In the last few days, conflicting reports have surfaced regarding the possibility that the Euro antitrust body will raise new objections to the proposed creation of a single pay TV operator, the plan for which was announced last year.
On Friday, the Financial Times said the $960 million deal was “expected to be completed without further substantial concessions,” apart from those already offered by News Corp., mainly covering movie and sports rights.
The same day, Reuters and Italian wire services quoted a Brussels source as saying, “The commission will issue a new statement of objections” regarding the expected acquisition of a 19% stake by Telecom Italia and other issues.
The Brussels body is expected to disclose its decision before April 14, but Italy’s film and TV circles are getting nervous.
“Pay TV has not been investing in movies at all for more than a year in Italy, while in the past it used to cover 10%-15% of production budgets,” said Riccardo Tozzi, president of film production company Cattleya.

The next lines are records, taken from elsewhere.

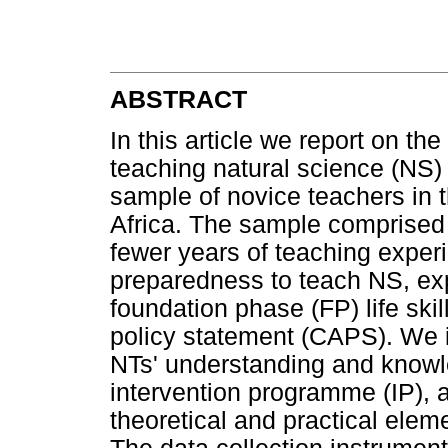
ABSTRACT
In this article we report on the
teaching natural science (NS
sample of novice teachers in
Africa. The sample comprised 
fewer years of teaching exper
preparedness to teach NS, expl
foundation phase (FP) life sk
policy statement (CAPS). We i
NTs' understanding and knowl
intervention programme (IP), 
theoretical and practical ele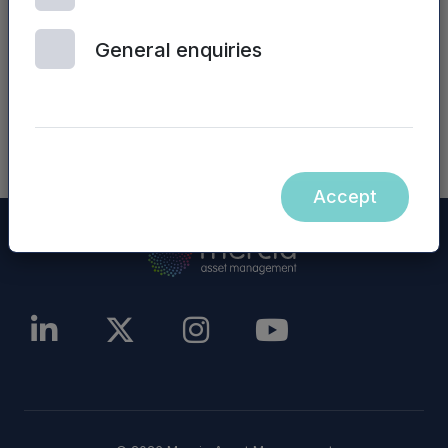
other website), are incorporated into, or form
part of, this announcement.
General enquiries
NASDAQ_1000779780-en
Accept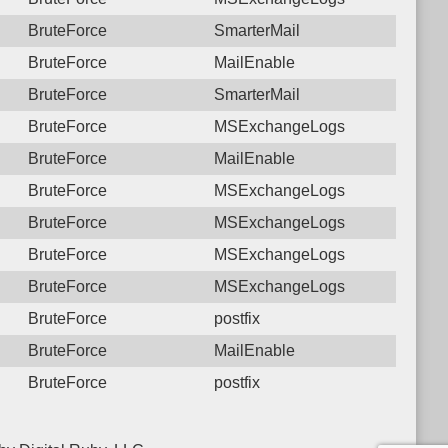
BruteForce
SmarterMail
BruteForce
MailEnable
BruteForce
SmarterMail
BruteForce
MSExchangeLogs
BruteForce
MailEnable
BruteForce
MSExchangeLogs
BruteForce
MSExchangeLogs
BruteForce
MSExchangeLogs
BruteForce
MSExchangeLogs
BruteForce
postfix
BruteForce
MailEnable
BruteForce
postfix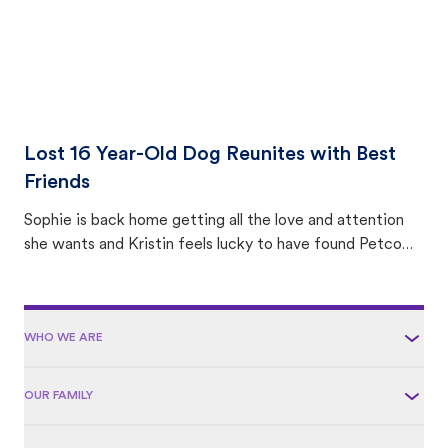
Lost 16 Year-Old Dog Reunites with Best
Friends
Sophie is back home getting all the love and attention
she wants and Kristin feels lucky to have found Petco
Love Lost.
WHO WE ARE
OUR FAMILY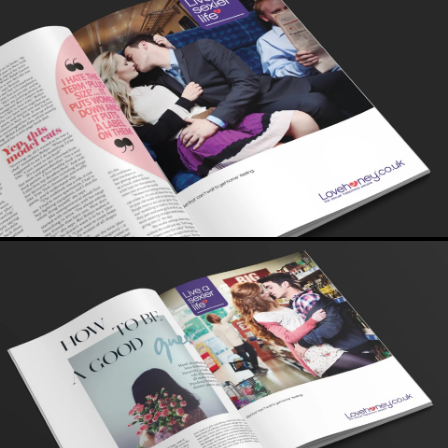
importantly buying - sex toys. What a buzz.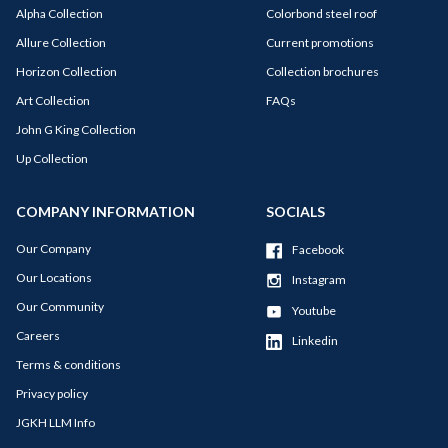
Alpha Collection
Colorbond steel roof
Allure Collection
Current promotions
Horizon Collection
Collection brochures
Art Collection
FAQs
John G King Collection
Up Collection
COMPANY INFORMATION
SOCIALS
Our Company
Facebook
Our Locations
Instagram
Our Community
Youtube
Careers
Linkedin
Terms & conditions
Privacy policy
JGKH LLM Info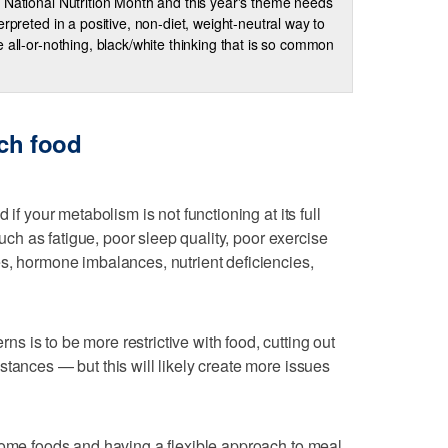
 National Nutrition Month and this year's theme needs
terpreted in a positive, non-diet, weight-neutral way to
e all-or-nothing, black/white thinking that is so common
ch food
 if your metabolism is not functioning at its full
 such as fatigue, poor sleep quality, poor exercise
s, hormone imbalances, nutrient deficiencies,
 is to be more restrictive with food, cutting out
stances — but this will likely create more issues
some foods and having a flexible approach to meal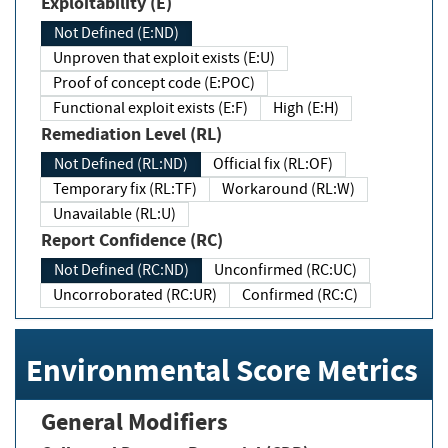
Exploitability (E)
Not Defined (E:ND)
Unproven that exploit exists (E:U)
Proof of concept code (E:POC)
Functional exploit exists (E:F)
High (E:H)
Remediation Level (RL)
Not Defined (RL:ND)
Official fix (RL:OF)
Temporary fix (RL:TF)
Workaround (RL:W)
Unavailable (RL:U)
Report Confidence (RC)
Not Defined (RC:ND)
Unconfirmed (RC:UC)
Uncorroborated (RC:UR)
Confirmed (RC:C)
Environmental Score Metrics
General Modifiers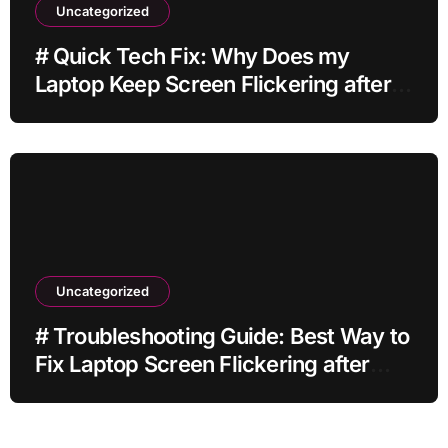
Uncategorized
# Quick Tech Fix: Why Does my
Laptop Keep Screen Flickering after
Connecting Printer without Losing
Data
Uncategorized
# Troubleshooting Guide: Best Way to
Fix Laptop Screen Flickering after
Changing Settings without Paid
Software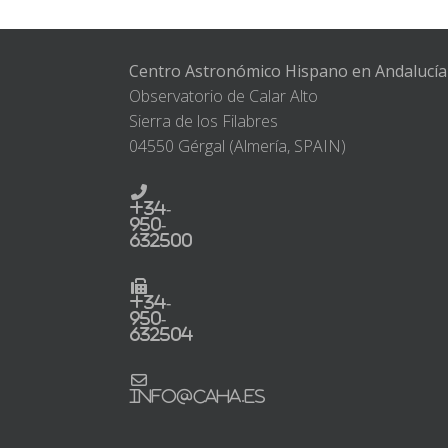
Centro Astronómico Hispano en Andalucía
Observatorio de Calar Alto
Sierra de los Filabres
04550 Gérgal (Almería, SPAIN)
+34-
950-
632500
+34-
950-
632504
info@caha.es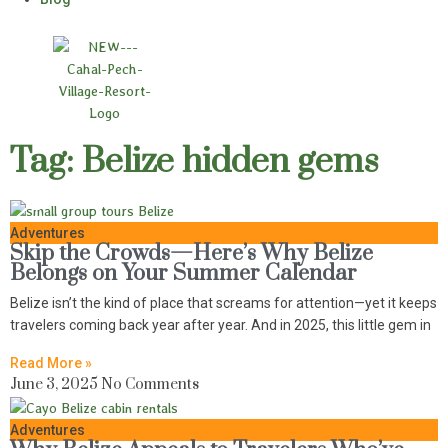
Tag: Belize hidden gems
Adventures
Skip the Crowds—Here’s Why Belize
Belongs on Your Summer Calendar
Belize isn’t the kind of place that screams for attention—yet it keeps
travelers coming back year after year. And in 2025, this little gem in
Read More »
June 3, 2025
No Comments
Adventures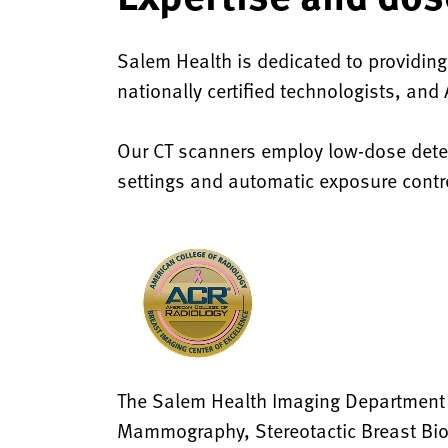
Salem Health is dedicated to providing
nationally certified technologists, an
Our CT scanners employ low-dose detec
settings and automatic exposure contro
The Salem Health Imaging Department is
Mammography, Stereotactic Breast Biop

“If two pay TV platforms cannot survive in Italy, we should have only one operator but a strong one. It’s a paradox that in such a good season for Italian films, no pay TV operator is buying them.”
Gianpaolo Sodano, head of Italian distrib association Unidim, said, “Delaying a decision on the deal is also creating problems for viewers who have been forced to accept very modest programming by Telepiu and News Corp.’s Italo pay TV platform Stream.”
Even Prime Minister Silvio Berlusconi’s Fininvest, which owns leading broadcaster Mediaset and top film producer-distributor Medusa, is worried.
Medusa CEO Gianpaolo Letta said: “Italy’s film producers are working just day-to-day now: (The) pay TV crisis is even more worrying because over-the-air stations are cutting budgets and the piracy problem remains unsolved.”
Paolo Ferrari, prexy-CEO of Warner Bros. Italia, said if the EC would set one-year limits on exclusive deals the new merged entity makes with U.S. and European film producers, “it would not be such a problem.”
“Competition would be strengthened and prices would be easily adjusted. Pay TV operators would be more able to reach break-even,” he said.
In October, News Corp. agreed to pay Vivendi Universal $895 million (now $960 million after the euro-dollar rate changed), including $417 million in debt, for struggling pay TV company Telepiu, which has about 1.6 million subscribers.
After the planned Stream-Telepiu merger, News Corp. will control 81% of the combined company, to be called Sky Italia, and Telecom Italia will control the remaining 19%.